CHP Lideri Kemal Kılıçdaroğlu ile İP Lideri Meral Akşener, hem her fırsatta adaletten ve milletin söz hakkından, demokrasiden söz edecek, hem de milletin en büyük hakkı olan oyları üzerindeki soru işaretlerinin aydınlanması için mücadele eden AK Parti ve MHP'ye demediğini bırakmayacak! AK Parti, İstanbul seçimleri ile ilgili şüpheli gördüğü her konuyu YSK'ya iletti ve bu konudaki şüphelerin doğruluğuna inandığını belirterek, seçimlerin yenilenmesini istedi.
MHP de bütün yasal yollar bitene kadar, tek bir soru işareti kalmayana kadar sürecin normal seyrinde işletilmesinden yana olduğunun altını özenle çiziyor.
Yani, ne AK parti ne MHP, "biz sandık sonucunu tanımıyoruz, milli iradeye saygı duymuyoruz" değil, tam tersine "milli iradenin tecellisiyle ilgili endişelerimiz var, eğer bunlar doğru ise milli iradenin tam tecellisi sağlanması için ne gerekiyorsa yapılsın" diyor. Takdir edersiniz ki 10 milyondan fazla seçmenin bulunduğu İstanbul için eldeki bulgular dolayısıyla bu hassasiyet son derece normal.
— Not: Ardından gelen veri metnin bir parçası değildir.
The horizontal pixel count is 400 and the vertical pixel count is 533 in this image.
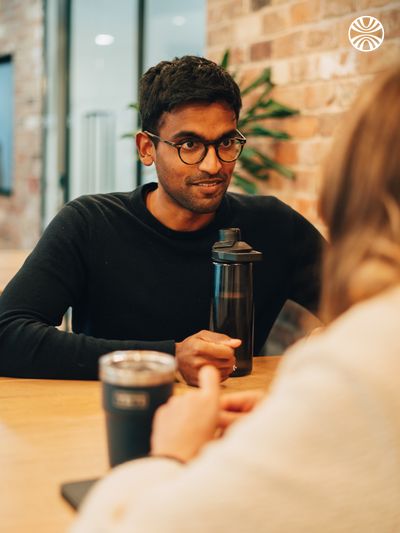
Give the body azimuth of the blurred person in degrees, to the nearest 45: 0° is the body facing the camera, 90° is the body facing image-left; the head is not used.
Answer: approximately 135°

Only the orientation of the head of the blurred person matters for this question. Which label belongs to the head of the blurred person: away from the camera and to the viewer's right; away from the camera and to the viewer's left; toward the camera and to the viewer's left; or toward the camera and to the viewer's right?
away from the camera and to the viewer's left

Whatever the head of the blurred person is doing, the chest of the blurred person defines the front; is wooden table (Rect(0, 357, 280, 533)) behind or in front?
in front

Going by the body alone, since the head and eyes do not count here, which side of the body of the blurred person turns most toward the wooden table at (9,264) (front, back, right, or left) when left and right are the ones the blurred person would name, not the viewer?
front

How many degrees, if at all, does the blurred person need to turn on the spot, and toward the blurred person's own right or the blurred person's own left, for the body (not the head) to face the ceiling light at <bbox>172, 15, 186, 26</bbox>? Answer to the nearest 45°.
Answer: approximately 45° to the blurred person's own right

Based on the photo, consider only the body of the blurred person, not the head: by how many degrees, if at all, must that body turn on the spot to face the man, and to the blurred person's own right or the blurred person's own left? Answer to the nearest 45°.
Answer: approximately 45° to the blurred person's own right
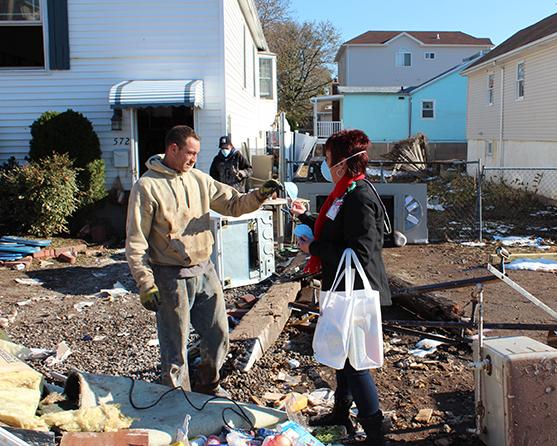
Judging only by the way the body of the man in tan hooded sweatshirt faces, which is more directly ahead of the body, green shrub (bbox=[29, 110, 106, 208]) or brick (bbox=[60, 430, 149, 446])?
the brick

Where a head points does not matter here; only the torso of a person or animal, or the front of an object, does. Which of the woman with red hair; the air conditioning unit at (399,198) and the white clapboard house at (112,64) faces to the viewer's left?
the woman with red hair

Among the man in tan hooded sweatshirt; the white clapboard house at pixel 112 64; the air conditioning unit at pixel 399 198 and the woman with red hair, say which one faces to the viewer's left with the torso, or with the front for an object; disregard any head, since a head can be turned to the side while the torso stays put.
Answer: the woman with red hair

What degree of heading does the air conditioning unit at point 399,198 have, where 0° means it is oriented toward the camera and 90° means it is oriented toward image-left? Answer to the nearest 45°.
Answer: approximately 0°

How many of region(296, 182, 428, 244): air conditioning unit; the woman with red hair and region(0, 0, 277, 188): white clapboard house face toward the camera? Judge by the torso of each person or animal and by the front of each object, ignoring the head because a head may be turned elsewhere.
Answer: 2

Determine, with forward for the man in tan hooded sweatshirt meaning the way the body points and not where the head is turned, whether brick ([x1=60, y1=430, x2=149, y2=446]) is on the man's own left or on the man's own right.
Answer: on the man's own right

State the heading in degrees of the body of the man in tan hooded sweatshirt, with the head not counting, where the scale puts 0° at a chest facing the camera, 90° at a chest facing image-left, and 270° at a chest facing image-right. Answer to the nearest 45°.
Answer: approximately 315°

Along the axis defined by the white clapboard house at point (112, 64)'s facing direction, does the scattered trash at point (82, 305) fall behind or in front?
in front

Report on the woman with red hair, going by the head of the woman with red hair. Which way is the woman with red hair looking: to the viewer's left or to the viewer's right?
to the viewer's left

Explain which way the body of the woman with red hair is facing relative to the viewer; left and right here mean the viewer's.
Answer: facing to the left of the viewer

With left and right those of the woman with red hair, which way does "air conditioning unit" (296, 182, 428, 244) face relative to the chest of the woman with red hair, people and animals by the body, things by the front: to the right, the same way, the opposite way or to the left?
to the left
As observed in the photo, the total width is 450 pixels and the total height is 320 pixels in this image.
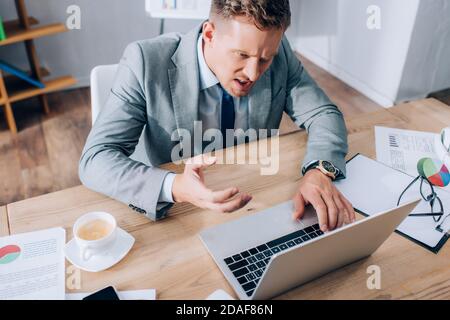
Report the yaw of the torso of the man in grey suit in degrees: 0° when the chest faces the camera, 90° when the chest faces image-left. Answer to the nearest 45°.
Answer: approximately 315°

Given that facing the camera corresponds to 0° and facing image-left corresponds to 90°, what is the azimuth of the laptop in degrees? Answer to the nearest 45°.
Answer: approximately 135°

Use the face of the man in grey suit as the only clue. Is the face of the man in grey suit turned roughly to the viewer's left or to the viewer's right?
to the viewer's right

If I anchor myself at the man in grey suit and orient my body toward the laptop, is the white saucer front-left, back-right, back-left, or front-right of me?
front-right

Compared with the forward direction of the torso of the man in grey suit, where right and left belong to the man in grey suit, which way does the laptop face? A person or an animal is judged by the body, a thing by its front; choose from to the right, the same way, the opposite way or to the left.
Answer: the opposite way

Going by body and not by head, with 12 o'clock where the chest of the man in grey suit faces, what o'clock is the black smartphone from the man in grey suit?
The black smartphone is roughly at 2 o'clock from the man in grey suit.

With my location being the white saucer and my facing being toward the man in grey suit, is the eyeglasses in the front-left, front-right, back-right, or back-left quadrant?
front-right

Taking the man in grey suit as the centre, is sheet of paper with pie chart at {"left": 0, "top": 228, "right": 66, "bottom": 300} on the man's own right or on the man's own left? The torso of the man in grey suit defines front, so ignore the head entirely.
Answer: on the man's own right

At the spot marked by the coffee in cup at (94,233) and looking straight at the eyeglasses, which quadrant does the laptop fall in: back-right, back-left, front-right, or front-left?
front-right
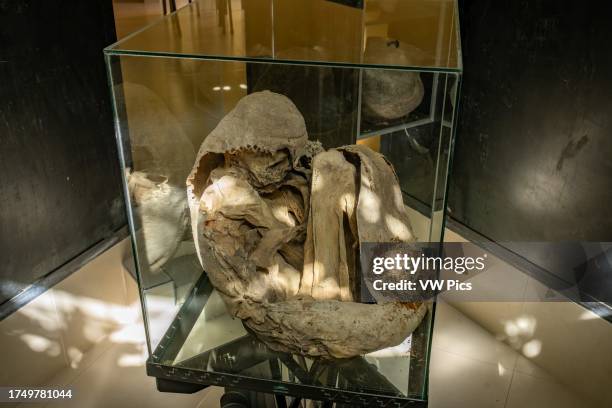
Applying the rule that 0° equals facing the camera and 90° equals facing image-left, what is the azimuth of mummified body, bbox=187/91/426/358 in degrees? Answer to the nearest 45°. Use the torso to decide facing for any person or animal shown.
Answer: approximately 270°
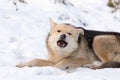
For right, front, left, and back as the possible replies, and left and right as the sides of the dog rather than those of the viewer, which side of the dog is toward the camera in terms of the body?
left
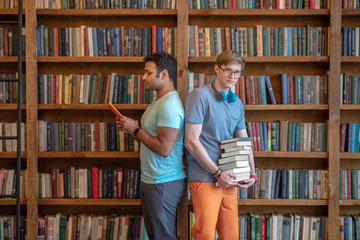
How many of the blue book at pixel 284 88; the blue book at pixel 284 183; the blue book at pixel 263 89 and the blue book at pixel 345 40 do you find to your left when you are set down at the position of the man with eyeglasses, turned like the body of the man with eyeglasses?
4

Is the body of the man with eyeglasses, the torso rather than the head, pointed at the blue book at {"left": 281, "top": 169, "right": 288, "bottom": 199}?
no

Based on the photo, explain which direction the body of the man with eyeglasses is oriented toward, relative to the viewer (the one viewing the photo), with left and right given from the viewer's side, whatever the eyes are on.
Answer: facing the viewer and to the right of the viewer

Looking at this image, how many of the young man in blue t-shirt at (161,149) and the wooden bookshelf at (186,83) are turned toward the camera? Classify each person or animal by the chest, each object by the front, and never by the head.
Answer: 1

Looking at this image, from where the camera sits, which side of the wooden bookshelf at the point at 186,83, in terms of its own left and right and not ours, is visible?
front

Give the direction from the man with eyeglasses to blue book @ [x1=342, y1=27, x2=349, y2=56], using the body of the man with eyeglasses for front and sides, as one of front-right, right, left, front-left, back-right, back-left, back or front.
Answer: left

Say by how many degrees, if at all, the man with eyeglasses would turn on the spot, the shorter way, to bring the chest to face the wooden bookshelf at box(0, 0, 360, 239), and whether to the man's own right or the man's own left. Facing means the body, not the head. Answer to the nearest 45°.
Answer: approximately 135° to the man's own left

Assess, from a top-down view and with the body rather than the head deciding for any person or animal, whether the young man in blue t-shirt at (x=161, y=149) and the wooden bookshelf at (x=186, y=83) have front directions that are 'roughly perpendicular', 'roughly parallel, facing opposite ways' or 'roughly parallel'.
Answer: roughly perpendicular
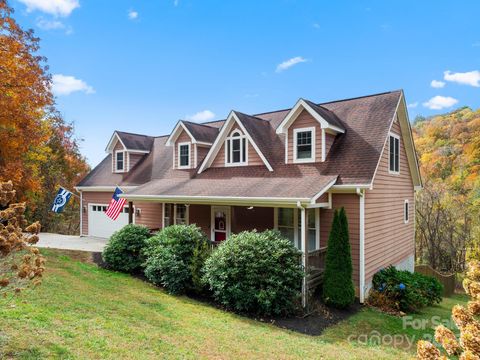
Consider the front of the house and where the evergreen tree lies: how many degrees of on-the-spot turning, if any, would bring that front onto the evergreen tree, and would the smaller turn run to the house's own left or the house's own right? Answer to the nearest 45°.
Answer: approximately 45° to the house's own left

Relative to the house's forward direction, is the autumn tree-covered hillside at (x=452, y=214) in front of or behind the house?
behind

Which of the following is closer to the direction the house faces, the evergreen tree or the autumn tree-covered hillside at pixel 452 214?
the evergreen tree

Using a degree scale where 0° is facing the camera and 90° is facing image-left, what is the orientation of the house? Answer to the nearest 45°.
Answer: approximately 45°

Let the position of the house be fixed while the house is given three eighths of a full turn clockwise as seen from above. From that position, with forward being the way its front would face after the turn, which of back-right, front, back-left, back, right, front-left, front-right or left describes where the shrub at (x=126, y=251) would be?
left

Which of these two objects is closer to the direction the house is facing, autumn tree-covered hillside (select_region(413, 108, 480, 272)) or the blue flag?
the blue flag

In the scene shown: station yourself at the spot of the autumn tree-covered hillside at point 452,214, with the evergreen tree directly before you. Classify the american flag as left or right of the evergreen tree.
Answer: right
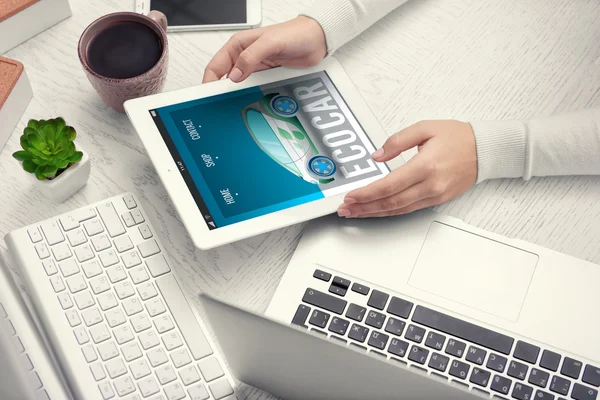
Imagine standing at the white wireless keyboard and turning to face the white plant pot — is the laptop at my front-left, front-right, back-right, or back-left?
back-right

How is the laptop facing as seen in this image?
away from the camera

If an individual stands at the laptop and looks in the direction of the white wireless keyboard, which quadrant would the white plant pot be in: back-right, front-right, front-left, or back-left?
front-right

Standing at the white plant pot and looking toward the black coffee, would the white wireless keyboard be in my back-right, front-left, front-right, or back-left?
back-right

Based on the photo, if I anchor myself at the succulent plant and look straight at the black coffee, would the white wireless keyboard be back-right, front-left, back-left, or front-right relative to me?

Bütün gözler İstanbul üzerine yoğunlaşmış iken bir başka noktaya daha dikkat çekmek isterim. Neden milletin oyunun peşindesiniz diye Cumhur İttifakı ortaklarını eleştiren Millet İttifakı ortakları, her ne hikmetse sözkonusu olan kendi partileriyle ilgili durumlarda, aynı hakkı aramaktan vazgeçmiyor!
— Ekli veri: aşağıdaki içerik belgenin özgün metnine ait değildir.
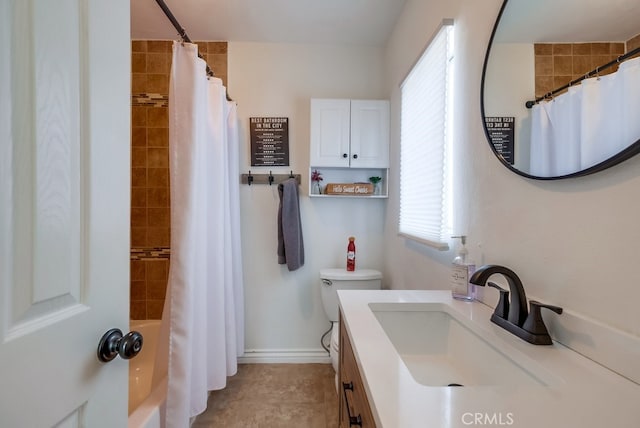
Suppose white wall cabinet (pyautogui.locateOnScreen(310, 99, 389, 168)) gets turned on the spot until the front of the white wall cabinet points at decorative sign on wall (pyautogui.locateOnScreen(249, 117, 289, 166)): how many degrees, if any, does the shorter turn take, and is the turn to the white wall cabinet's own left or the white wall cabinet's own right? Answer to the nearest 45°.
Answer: approximately 90° to the white wall cabinet's own right

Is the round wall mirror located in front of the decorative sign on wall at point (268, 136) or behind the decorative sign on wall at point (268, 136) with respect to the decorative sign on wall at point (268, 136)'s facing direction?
in front

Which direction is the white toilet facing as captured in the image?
toward the camera

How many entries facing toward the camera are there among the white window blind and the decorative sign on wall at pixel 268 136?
1

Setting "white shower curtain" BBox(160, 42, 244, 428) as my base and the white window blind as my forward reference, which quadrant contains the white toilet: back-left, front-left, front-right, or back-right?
front-left

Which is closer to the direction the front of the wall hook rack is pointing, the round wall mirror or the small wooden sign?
the round wall mirror

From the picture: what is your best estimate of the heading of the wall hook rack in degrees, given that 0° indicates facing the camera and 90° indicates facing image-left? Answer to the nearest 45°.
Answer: approximately 0°

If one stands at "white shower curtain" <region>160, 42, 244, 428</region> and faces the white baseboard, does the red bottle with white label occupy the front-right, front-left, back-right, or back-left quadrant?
front-right

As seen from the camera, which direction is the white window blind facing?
to the viewer's left

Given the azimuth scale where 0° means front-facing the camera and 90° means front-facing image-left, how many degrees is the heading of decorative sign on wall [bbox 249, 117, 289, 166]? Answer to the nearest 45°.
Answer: approximately 0°
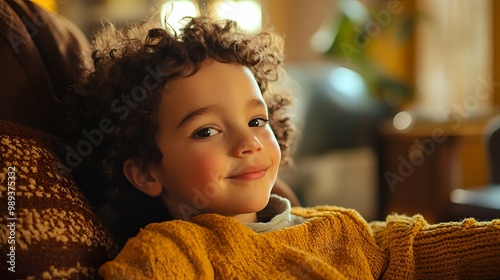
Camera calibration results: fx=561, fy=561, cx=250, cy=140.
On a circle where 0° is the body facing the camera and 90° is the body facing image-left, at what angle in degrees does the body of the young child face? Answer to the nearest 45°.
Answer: approximately 315°

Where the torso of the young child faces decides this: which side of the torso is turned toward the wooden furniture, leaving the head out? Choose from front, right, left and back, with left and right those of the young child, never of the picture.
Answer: left
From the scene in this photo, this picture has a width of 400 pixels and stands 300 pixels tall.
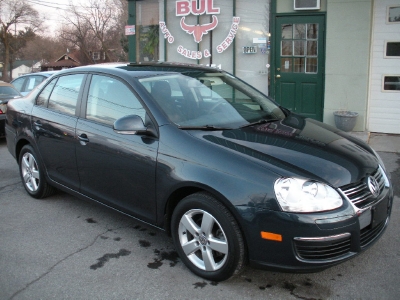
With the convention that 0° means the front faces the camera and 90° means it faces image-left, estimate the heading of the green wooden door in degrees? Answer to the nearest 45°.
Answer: approximately 0°

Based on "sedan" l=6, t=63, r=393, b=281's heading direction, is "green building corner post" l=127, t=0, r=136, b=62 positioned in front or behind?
behind

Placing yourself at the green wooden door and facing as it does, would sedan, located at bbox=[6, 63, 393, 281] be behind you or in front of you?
in front

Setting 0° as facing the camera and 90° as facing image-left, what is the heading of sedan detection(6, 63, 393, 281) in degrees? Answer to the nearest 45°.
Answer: approximately 315°

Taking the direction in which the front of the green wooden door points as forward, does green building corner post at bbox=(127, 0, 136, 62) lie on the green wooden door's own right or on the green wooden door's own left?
on the green wooden door's own right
Bakınız; İzmir Bergama'da çok az farkla AK Parti'ye karşı kaybeden CHP, YSK'ya başvurdu ve geçersiz oyların yeniden sayılmasını istedi. Bu talep kabul edildi ve aradaki fark AK Parti lehine biraz daha artarak sonuçlandı ve sonuç yine değişmedi. Buradan yanlış anlaşılmasın, neden CHP bunu yaptı demiyoruz.
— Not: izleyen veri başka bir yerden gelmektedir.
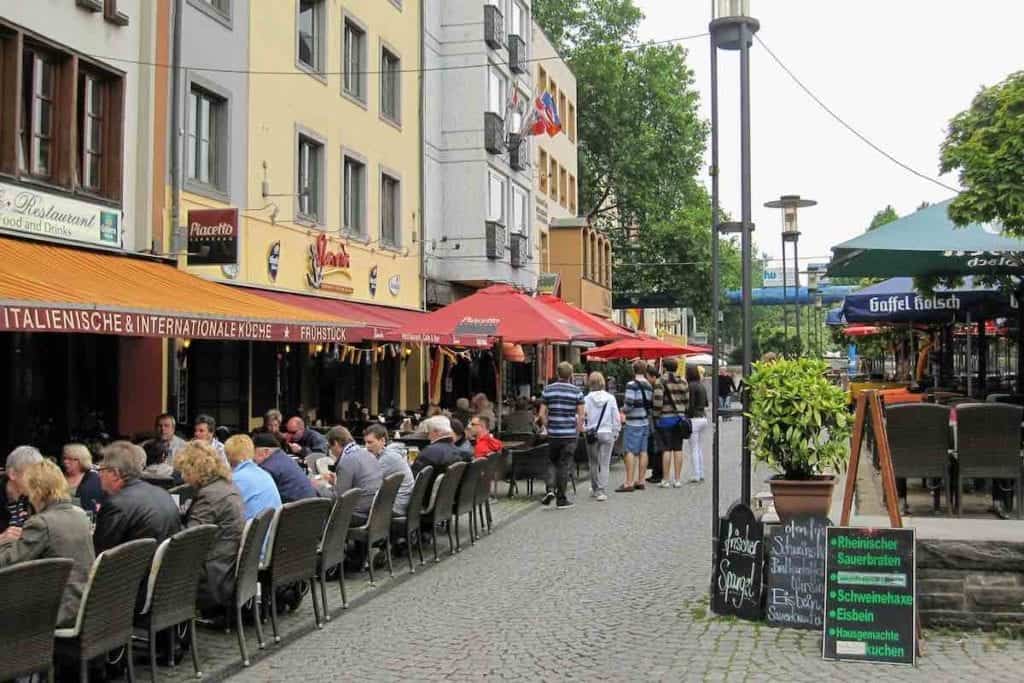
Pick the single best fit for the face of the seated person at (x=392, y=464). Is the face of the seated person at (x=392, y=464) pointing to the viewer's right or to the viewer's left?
to the viewer's left

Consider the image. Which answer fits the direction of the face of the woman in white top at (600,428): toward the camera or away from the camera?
away from the camera

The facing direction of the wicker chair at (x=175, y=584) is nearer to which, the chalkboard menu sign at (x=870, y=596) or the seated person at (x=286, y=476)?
the seated person

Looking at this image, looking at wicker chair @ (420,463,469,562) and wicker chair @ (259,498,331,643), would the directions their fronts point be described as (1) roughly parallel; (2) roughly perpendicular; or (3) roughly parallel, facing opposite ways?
roughly parallel

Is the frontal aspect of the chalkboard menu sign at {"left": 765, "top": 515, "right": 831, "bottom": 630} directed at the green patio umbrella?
no

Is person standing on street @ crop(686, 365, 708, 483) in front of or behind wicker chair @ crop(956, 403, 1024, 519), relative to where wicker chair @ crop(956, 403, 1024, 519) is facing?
in front

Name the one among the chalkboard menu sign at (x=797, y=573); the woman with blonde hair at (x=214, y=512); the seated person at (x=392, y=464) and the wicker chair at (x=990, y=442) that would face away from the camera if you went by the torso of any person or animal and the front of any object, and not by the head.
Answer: the wicker chair

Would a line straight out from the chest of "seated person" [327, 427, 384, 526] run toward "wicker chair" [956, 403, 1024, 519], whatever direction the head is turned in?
no

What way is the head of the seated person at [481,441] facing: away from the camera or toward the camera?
toward the camera

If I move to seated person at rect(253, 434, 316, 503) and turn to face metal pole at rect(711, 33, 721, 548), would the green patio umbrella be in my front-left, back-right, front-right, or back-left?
front-left

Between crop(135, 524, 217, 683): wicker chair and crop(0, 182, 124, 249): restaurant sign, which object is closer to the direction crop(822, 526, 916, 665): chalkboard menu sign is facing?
the wicker chair

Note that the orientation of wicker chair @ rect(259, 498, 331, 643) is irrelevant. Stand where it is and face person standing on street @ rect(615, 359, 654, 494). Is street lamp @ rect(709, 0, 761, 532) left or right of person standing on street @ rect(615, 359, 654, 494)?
right

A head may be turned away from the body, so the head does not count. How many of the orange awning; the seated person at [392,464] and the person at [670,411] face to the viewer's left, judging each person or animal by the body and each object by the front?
1

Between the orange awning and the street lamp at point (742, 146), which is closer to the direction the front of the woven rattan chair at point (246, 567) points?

Kendileri milletin oyları ile ilgili hassasiyet gösterirken demokrasi adına oluyor da başkaları aynı hassasiyet içindeyken neden anti-demokrasi oluyor anlamak mümkün değil! Bakınız, Cumhur İttifakı ortakları kendi aralarındaki yarışta bile aynı hassasiyeti gösterdi. Karaman'da AK Parti ve MHP arasında geçti yarış.
AK Parti seçim sonucuna itiraz etmekten geri durmadı. Buna ne MHP bozuldu ne de AK Parti. Sözün özü, geçmişte Sinop'ta, Yalova'da ve Ağrı'da da ya seçimler yenilendi ya da oylar yeniden sayıldı. Sonuca herkes razı oldu. Yani, kıyamet kopmadı. Tam tersine buralarda milletin oylarıyla ilgili soru işaretleri tümüyle giderildi. Bugün de yapılmak istenilen sadece budur.
Yoksa sonuç Binali Yıldırım mı Ekrem İmamoğlu mu kazanacak boyutunu çoktan geçmiştir. Milli iradenin tam olarak tecellisinden başka bir şey değildir.
NOKTA...

BEDEL ÖDEMEK DEYİNCE...
İzmir ve Bolu'daki belediye başkanları, koltuğa oturur oturmaz ilginç icraatlara başladılar. İzmir'in CHP'li Başkanı Tunç Soyer, KHK ile atılan öğretmenlerin zabıta olarak belediyeye alınacağını ilan etti. Bolu'nun CHP'li Başkanı Tanju Özcan da, Suriyeli göçmenlere tabiri caizse "yağmurlu havada tek yudum su vermem" dedi. Yani, bize sığınan Suriyeli göçmenlere belediyeden 1 kuruş yardım yapmayacağım diye ilan etti. Konuşsam sabaha kadar, yazsam sayfalarca yazılacak sözümüz olur ama malum yer sıkıntımız sebebiyle sadece 2 çift soru sorup takdiri okurumuza bırakmak isterim. Ülkece ve milletçe yaşadığımız şehitler ve gaziler verdiğimiz, ülkemizi işgale kalkışmış bir darbe süreciyle sonuçlanan ve memuriyetten atılanları tekrar devlete alacağım ısrarı ve inadının altında yatan asıl sebep nedir?
Bir diğeri de ülkelerinde iç savaştan kaçıp bize sığınan insanlara karşı milletin içine nefret tohumu serpmeye kadar gidebilecek böyle bir adım atmanın asıl sebebi nedir? Yoksa asıl sebep seçim sürecinde girdiğiniz gizli işbirliği ve ittifaklar karşılığında bedel ödemek midir?